Ho voluto ricordare questo luminare della scienza medica e chirurgica non solo perché scomparso, ma anche per dovere di biografo, e sempre come tale anche la figura del prof. Thomas Starzl (nella foto), pioniere dei trapianti di fegato in essere umano, scomparso il 4 marzo scorso a Pittsburgh (Pensylvania) all’età di 91 anni. Lo conobbi il 27 maggio 1997 a Milano in occasione del conferimento del Premio internazionale “Chirone” che gli fu assegnato dall’Accademia Nazionale di Medicina, al termine del quale lo avvicinai per una breve intervista per il periodico La Voce dell’A.i.d.o. Piemontese, che qui ho il piacere di riproporre.
Prof. Starzl, è sempre un problema etico la scelta dei candidati al trapianto?
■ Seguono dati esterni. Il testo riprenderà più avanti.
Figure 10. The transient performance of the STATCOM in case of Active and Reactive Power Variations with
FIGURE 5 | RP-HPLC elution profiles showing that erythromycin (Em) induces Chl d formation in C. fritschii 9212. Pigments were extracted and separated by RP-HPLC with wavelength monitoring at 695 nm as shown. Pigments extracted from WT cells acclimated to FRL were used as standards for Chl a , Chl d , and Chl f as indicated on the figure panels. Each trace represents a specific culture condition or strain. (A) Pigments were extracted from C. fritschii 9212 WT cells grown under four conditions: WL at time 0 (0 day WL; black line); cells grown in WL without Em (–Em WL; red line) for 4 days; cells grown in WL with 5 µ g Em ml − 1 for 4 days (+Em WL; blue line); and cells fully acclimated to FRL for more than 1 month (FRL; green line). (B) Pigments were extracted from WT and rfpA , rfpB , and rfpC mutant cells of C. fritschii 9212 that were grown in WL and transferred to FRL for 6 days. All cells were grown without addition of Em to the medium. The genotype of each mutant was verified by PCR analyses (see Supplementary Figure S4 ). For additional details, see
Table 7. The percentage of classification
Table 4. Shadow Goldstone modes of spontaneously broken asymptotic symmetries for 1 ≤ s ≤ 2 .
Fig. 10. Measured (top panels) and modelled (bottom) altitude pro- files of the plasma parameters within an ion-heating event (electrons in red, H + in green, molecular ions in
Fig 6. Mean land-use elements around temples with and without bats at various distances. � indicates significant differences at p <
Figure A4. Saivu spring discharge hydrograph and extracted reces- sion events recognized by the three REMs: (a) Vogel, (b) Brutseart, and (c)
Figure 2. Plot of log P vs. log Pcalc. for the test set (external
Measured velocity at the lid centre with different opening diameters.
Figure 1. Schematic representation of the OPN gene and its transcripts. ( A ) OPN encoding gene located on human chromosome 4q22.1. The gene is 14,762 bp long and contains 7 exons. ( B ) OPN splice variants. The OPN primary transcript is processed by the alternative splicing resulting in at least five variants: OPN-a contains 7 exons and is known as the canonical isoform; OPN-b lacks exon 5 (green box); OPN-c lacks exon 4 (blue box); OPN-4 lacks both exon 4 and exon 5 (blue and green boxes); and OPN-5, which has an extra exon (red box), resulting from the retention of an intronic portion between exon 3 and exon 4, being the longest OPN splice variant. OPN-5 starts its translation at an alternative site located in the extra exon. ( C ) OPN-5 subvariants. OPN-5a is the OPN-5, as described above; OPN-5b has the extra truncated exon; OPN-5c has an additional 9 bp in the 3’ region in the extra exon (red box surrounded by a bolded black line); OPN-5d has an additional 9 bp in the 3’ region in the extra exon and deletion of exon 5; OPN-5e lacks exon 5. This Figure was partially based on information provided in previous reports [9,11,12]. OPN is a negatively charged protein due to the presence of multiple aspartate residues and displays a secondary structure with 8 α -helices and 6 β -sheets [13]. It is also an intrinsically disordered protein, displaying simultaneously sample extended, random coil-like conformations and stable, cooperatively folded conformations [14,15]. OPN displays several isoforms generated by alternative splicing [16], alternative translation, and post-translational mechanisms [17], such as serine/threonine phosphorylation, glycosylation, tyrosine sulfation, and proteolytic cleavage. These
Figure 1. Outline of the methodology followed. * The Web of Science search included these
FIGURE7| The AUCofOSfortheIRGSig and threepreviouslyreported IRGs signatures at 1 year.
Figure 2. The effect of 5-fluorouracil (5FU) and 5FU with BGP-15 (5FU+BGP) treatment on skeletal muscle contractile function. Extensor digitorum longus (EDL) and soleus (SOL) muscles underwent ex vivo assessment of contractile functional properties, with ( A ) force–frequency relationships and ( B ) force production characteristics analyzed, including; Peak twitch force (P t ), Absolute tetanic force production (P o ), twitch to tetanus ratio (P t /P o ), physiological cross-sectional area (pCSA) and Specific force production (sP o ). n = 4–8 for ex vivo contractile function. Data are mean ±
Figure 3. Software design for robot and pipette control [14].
“Più che una scelta etica deve essere etico-clinica: di tutti i malati si tratta il più grave e questo, non è quello che avviene in tutti i Centri… In alcuni di questi la scelta è “condizionata”, tanto che si sottopone a trapianto di fegato pazienti che non ne hanno bisogno, o quasi! C’é quindi un unico modo per fare la scelta giusta: il malato più grave deve avere la priorità assoluta nel ricevere l’organo a disposizione; in caso contrario, o si trovano più soldi, oppure si economizza al massimo in modo da ridurre il numero dei trapianti o, peggio ancora, non si fanno trapianti…”
Ma a chi competono i problemi di carattere etico?
“Da un certo punto di vista il medico non potrebbe avere la facoltà di prendere decisioni etiche perché entra in un conflitto di interessi e quindi perché direttamente coinvolto, anche se, tuttavia, è l’unico che conosce fino in fondo le problematiche di cui si tratta. A mio avviso, invece, i Comitati etici di qualsiasi genere non ne sono coinvolti e spesso, sono loro a conoscere i veri problemi del malato”
Il problema del rigetto presenta ancora qualche difficoltà nel trapianto di organo umano?
“Oggi, con i farmaci a nostra disposizione, come la ciclosporina, il rigetto rappresenta un evento controllabile; anzi, ritengo che non sia il rigetto la causa dei trapianti non riusciti”
Quali sono le risposte cliniche nel trapianto in età pediatrica rispetto all’adulto?
“Sono forse migliori nei bambini, rispetto agli adulti”
Quanto passerà prima che lo xenotrapianto entri nella pratica chirurgica?
“Non è possibile poterlo stabilire, soprattutto perché, nonostante i progressi sinora raggiunti, il problema del rigetto è ancora da risolvere. La scienza può giungere improvvisamente a nuove scoperte e cambiare tutto”
In due parole, qual è il futuro dello xenotrapianto?
“È qualcosa dietro l’angolo, ma che rischia di star sempre dietro l’angolo!”